Hi John, when you say "but no more than an hour every second day", I am not clear of what will be the suggestion for the other days. I love walking on the sand (I will check the speed), but I also swim , bike, take tango lessons. Yoga and Taichi I suppose that don´t count on this. Which will be your suggestion for a weekly plan? I also think that walking on the soft sand doesn´t allow you you to achieve speed....
Kay I credit John's fast walking with my overall improvement in the shakes. I can't get to his speed but regularly do my hours walk 3x weekly at round 6.5 kph
I agree with John being off treadnill is better. Running or walking , the terrain keeps u focused there are cars uneven road etc etc. I did alot of indoor training for an event and on the day they had left long grass- i failed as unable to adjust stride etc. I only use indoor equip when weather real bad.
Aerobic exercise caused a ~32% increase in serum BDNF in adult human males while serum BDNF decreased 13% in sedentary control subjects.
Vigorous intensity (80% heart rate reserve), long duration (40 min) exercise offered the greatest probability of a significant BDNF elevation.
Long duration exercise offered the greatest numerical benefits in terms of BDNF integral.
Neither intensity nor duration affected the mean elevation in BDNF amplitude caused by exercise.
So for my age-65-and calculated max heart rate--170--I need a heart rate of 136 for 40 minutes to get the most BDNF response. It's a starting point at least.

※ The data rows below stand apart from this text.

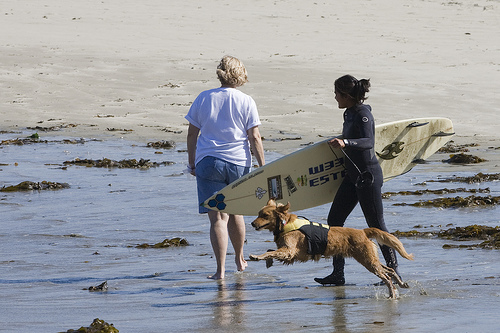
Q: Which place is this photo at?
A: It is at the beach.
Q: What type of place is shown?
A: It is a beach.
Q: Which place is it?
A: It is a beach.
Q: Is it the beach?
A: Yes, it is the beach.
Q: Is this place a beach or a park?
A: It is a beach.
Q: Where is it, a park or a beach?
A: It is a beach.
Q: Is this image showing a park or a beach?
A: It is showing a beach.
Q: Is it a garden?
A: No, it is a beach.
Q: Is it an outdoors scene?
A: Yes, it is outdoors.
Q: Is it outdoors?
A: Yes, it is outdoors.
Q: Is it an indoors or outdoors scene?
A: It is outdoors.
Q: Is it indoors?
A: No, it is outdoors.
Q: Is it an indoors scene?
A: No, it is outdoors.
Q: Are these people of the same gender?
A: Yes, all the people are female.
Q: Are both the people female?
A: Yes, all the people are female.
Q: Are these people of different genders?
A: No, all the people are female.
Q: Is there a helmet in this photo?
A: No, there are no helmets.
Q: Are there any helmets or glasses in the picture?
A: No, there are no helmets or glasses.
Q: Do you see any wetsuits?
A: Yes, there is a wetsuit.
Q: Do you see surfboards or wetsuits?
A: Yes, there is a wetsuit.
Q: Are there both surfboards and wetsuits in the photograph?
A: Yes, there are both a wetsuit and a surfboard.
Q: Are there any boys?
A: No, there are no boys.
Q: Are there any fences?
A: No, there are no fences.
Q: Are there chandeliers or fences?
A: No, there are no fences or chandeliers.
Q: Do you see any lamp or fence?
A: No, there are no fences or lamps.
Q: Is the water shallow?
A: Yes, the water is shallow.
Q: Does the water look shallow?
A: Yes, the water is shallow.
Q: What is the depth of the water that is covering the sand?
A: The water is shallow.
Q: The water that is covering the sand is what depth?
A: The water is shallow.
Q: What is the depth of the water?
A: The water is shallow.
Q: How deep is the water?
A: The water is shallow.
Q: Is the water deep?
A: No, the water is shallow.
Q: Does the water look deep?
A: No, the water is shallow.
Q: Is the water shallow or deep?
A: The water is shallow.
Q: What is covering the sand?
A: The water is covering the sand.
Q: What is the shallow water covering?
A: The water is covering the sand.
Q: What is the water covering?
A: The water is covering the sand.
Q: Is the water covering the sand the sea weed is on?
A: Yes, the water is covering the sand.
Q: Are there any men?
A: No, there are no men.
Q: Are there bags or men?
A: No, there are no men or bags.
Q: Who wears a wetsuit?
A: The lady wears a wetsuit.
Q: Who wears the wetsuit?
A: The lady wears a wetsuit.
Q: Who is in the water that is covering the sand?
A: The lady is in the water.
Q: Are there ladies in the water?
A: Yes, there is a lady in the water.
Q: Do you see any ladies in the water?
A: Yes, there is a lady in the water.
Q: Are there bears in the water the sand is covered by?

There are tons of studies showing that high intensity walking slows the trajectory of PD symptoms. I cannot get my heart rate high enough except by running now, which puts me at risk of falling so, I do use a treadmill but vary the incline, keep one hand lightly touching the bar, and work to vary foot cadence to keep consciousness of movement. I also use a safety lock. It is not Just BDNF that increases with high intensity exercise. High intensity exercise produces innumerable positive brain changes. For a single example, see nature.com/articles/s41598-...
But, you have to keep exercising regularly. Baseline fitness doesn't predict symptom course, but regularity of activity slows symptoms in people with PD. n.neurology.org/content/ear...
If you can't walk fast how about swimming? When I was in college the instructor was a sadistic S.O. B. who kept a potted plant near the pool for people to barf into. It was used often.